_Photos with calibration data_

[Start of Attachment]

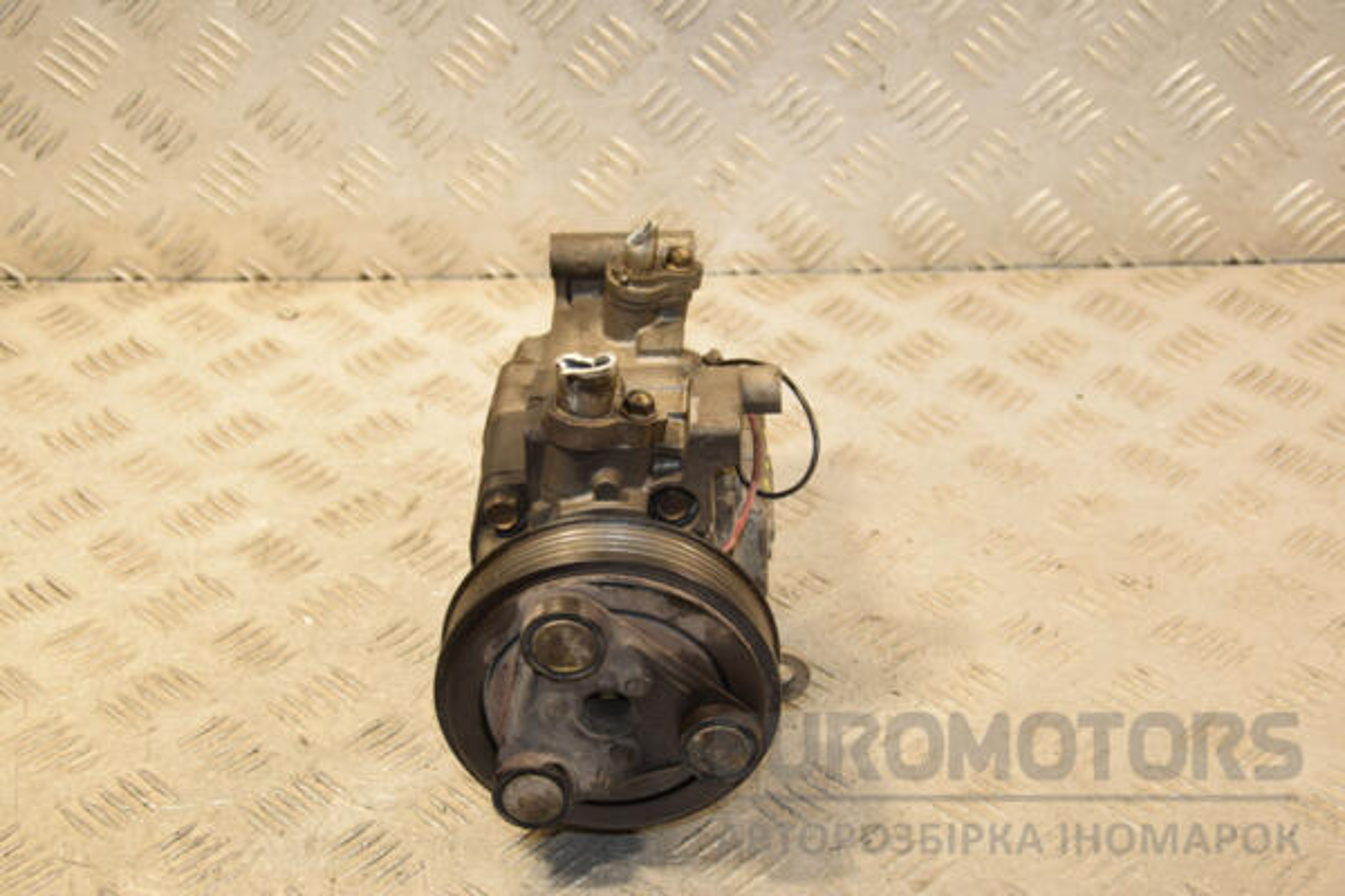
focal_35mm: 68
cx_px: 672
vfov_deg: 20.2
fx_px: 2522
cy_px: 448
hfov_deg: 29.9
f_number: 5.6
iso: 800
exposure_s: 1/200
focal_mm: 45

[End of Attachment]

_Exercise brief_
Give the entries above again word for word, without any pictures.

_Exercise answer_
focal_35mm: 68
cx_px: 672
vfov_deg: 20.2
fx_px: 2522
cy_px: 448
hfov_deg: 29.9
f_number: 5.6
iso: 800
exposure_s: 1/200
focal_mm: 45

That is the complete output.